The Chicago Headline Club, one of the largest Society of Professional Journalists chapters in the country, is pleased to announce the winners of its Lifetime Achievement Awards for 2015.
The honors go to veteran journalists Jon Hilkevitch, Linda Lenz and Harry Porterfield, who will be honored for their extraordinary work in Chicago journalism at the CHC’s Lisagor Awards banquet on May 6, 2016. The award is bestowed on those who have made lasting contributions to the community and profession.
Hilkevitch, a Chicago Tribune transportation writer and columnist for nearly 37 years, is being lauded for his work as the consummate beat reporter, holding officials accountable for delivering essential services to the city while regularly helping to improve people’s daily Hilkevitch was best known for his “Getting Around” column and for hard-hitting investigations of Chicago area transit. In 2001, a team of Tribune reporters co-led by Hilkevitch was awarded the Pulitzer Prize for explanatory journalism for their series “Gateway to Gridlock,” which chronicled the capacity crisis confronting the airline industry and the nation’s commercial airports.
Lenz is the founder and longtime publisher of Catalyst Chicago, a publication dedicated to chronicling efforts to educate the city’s children. Before launching Catalyst in 1990, she was the education writer for the Chicago Sun-Times and an editorial writer for the Chicago Daily News. She also is former president of the Education Writers Association, a 900-member organization that promotes informed coverage of education.
Lenz was a trailblazer for founding Catalyst during a period of immense change in Chicago Public Schools. Its mission is just as important today, as a go-to source for education coverage as the CPS continues struggling through its challenges. She has mentored many a reporter as Catalyst took the school system to task at every opportunity.
Porterfield was an anchorman and reporter at CBS 2 and ABC 7 for more than 50 years, earning him 11 regional Emmy awards, an Alfred I. duPont-Columbia Journalism Award, a Studs Terkel Award and the Operation PUSH Media Fairness Award.
Porterfield was perhaps best known for his long-running profile series, “Someone You Should Know,” which first aired in 1977. He also created the Emmy-award winning shows “Channel Two: The People” and “Two on Two.” He began his career in broadcast journalism in 1955 as a jazz disc jockey with radio station WKNX in Saginaw, Michigan.
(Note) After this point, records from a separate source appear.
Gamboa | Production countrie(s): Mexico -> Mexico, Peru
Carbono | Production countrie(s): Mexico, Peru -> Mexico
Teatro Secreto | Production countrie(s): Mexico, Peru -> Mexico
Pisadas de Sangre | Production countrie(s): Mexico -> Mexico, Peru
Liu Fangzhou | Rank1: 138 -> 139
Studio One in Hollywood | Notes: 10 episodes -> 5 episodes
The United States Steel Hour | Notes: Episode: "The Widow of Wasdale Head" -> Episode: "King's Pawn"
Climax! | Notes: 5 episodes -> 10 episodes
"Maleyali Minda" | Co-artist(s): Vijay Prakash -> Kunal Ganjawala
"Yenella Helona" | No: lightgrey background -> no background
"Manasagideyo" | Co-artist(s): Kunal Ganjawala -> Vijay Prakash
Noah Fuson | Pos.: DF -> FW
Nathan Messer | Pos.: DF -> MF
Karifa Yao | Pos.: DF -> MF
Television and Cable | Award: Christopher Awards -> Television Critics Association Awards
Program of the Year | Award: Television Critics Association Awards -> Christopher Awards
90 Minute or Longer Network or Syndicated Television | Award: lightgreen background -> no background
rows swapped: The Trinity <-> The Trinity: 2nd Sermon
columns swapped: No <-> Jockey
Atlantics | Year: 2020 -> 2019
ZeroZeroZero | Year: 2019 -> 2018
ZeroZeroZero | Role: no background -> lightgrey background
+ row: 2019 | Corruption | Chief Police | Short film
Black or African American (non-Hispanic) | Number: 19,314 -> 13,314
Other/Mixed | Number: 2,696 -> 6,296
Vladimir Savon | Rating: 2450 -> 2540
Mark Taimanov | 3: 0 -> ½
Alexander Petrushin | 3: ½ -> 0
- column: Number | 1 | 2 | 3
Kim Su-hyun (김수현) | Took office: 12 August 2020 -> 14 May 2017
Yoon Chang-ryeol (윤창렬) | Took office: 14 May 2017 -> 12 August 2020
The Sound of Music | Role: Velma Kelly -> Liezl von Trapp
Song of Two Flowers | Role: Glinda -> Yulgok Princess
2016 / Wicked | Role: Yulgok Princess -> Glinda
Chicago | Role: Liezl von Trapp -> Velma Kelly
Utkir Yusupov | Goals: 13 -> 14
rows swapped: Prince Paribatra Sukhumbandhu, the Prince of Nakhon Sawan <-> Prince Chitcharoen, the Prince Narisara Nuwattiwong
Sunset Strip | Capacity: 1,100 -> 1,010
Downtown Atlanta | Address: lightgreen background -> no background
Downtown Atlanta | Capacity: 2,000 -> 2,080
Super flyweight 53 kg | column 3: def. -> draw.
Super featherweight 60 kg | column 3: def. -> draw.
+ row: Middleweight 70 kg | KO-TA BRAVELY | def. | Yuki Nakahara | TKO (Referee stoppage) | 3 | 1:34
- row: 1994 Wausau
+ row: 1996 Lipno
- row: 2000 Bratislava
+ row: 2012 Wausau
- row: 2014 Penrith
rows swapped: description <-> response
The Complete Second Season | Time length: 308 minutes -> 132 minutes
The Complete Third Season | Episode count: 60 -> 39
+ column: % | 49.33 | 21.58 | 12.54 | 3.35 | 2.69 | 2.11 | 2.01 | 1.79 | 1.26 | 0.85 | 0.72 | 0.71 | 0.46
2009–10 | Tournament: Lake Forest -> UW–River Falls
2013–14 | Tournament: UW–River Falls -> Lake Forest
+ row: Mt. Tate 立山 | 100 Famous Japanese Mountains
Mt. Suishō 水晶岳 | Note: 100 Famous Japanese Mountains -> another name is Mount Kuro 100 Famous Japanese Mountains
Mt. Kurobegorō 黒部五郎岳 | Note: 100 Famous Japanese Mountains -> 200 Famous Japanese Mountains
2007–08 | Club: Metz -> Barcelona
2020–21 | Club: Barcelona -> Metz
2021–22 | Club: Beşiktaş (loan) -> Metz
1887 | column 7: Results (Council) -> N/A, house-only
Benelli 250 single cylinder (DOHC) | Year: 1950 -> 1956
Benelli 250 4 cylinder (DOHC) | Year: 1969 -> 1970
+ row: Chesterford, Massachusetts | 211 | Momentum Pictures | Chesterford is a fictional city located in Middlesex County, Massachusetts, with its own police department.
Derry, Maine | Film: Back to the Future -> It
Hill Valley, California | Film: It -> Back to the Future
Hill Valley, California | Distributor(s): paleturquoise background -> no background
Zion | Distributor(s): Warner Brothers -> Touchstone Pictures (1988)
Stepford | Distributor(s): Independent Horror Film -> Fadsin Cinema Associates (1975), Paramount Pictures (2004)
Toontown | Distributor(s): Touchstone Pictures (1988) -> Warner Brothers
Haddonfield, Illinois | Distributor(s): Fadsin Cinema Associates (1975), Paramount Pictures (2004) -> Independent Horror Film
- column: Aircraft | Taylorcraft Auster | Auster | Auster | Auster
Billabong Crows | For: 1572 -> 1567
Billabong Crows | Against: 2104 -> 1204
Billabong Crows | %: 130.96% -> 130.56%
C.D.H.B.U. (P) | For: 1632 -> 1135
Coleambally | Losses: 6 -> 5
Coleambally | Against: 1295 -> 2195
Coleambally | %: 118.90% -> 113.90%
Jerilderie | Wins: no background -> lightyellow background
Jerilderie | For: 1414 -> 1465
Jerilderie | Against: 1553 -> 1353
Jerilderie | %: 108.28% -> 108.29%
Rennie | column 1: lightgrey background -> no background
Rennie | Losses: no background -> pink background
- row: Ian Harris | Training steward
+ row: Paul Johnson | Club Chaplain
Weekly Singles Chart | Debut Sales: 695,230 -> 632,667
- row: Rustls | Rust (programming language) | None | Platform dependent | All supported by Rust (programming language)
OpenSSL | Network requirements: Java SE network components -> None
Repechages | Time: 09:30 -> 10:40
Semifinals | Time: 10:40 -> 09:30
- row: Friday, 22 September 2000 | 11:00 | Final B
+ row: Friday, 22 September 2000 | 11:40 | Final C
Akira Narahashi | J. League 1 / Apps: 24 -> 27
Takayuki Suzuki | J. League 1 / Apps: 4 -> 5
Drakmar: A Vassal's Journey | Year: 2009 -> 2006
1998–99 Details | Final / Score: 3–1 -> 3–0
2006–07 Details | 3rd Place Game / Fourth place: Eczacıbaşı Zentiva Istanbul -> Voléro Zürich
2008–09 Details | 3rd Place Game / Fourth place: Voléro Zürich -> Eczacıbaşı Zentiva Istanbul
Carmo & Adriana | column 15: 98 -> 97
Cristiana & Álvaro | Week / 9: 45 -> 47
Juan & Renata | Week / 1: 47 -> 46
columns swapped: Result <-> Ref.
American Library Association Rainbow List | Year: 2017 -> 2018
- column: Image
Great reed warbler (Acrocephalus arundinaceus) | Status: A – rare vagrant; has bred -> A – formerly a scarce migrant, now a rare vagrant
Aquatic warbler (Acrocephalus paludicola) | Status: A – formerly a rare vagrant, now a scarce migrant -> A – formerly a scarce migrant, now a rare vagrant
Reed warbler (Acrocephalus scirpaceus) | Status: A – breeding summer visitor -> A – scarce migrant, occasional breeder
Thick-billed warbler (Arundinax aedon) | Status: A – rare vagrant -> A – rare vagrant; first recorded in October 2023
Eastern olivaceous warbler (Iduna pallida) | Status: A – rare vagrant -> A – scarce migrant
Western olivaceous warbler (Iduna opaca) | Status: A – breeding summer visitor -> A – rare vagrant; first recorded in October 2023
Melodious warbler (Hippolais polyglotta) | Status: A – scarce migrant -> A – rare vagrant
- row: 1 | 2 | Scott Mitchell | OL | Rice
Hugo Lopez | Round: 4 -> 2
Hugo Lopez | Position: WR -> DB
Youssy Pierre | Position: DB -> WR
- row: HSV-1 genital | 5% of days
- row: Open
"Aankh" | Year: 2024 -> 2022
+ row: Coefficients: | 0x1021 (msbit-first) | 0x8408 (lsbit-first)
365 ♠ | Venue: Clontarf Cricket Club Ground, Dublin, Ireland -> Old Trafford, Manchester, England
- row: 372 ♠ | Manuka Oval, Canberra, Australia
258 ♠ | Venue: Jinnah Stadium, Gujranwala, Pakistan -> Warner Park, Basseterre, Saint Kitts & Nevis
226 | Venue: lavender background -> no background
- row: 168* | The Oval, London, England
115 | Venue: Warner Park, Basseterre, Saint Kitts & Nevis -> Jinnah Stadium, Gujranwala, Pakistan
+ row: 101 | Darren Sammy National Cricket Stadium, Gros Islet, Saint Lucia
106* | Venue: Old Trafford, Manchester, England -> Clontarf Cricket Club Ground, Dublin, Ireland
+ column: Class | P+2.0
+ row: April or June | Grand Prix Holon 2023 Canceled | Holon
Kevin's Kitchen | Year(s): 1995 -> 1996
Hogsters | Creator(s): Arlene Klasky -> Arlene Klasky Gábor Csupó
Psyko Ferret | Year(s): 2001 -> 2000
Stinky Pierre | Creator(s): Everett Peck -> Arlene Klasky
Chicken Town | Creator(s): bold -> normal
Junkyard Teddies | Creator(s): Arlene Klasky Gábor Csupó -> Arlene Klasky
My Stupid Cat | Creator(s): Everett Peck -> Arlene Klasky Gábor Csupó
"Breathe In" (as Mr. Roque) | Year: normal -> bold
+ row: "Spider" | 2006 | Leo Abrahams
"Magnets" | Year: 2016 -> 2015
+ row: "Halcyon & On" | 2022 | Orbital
The Lisagor awards dinner will be held Friday May 6, 2016, at The Union League Club of Chicago, 65 W. Jackson St. Cocktails begin at 5:30 p.m. and the dinner and awards presentation is at 7 p.m. The cost to attend is $90 for Headline Club members, $105 for non-members and $900-$1080 for a table of 10-12.
In addition to the Lifetime Achievement Award and Lisagor prizes, awarded in a variety of categories, the club also awards two additional special prizes: The Watchdog Award, for excellence in public interest reporting, and The Anne Keegan Award, named after a former Chicago Tribune reporter who highlighted the plight and achievements of the common man.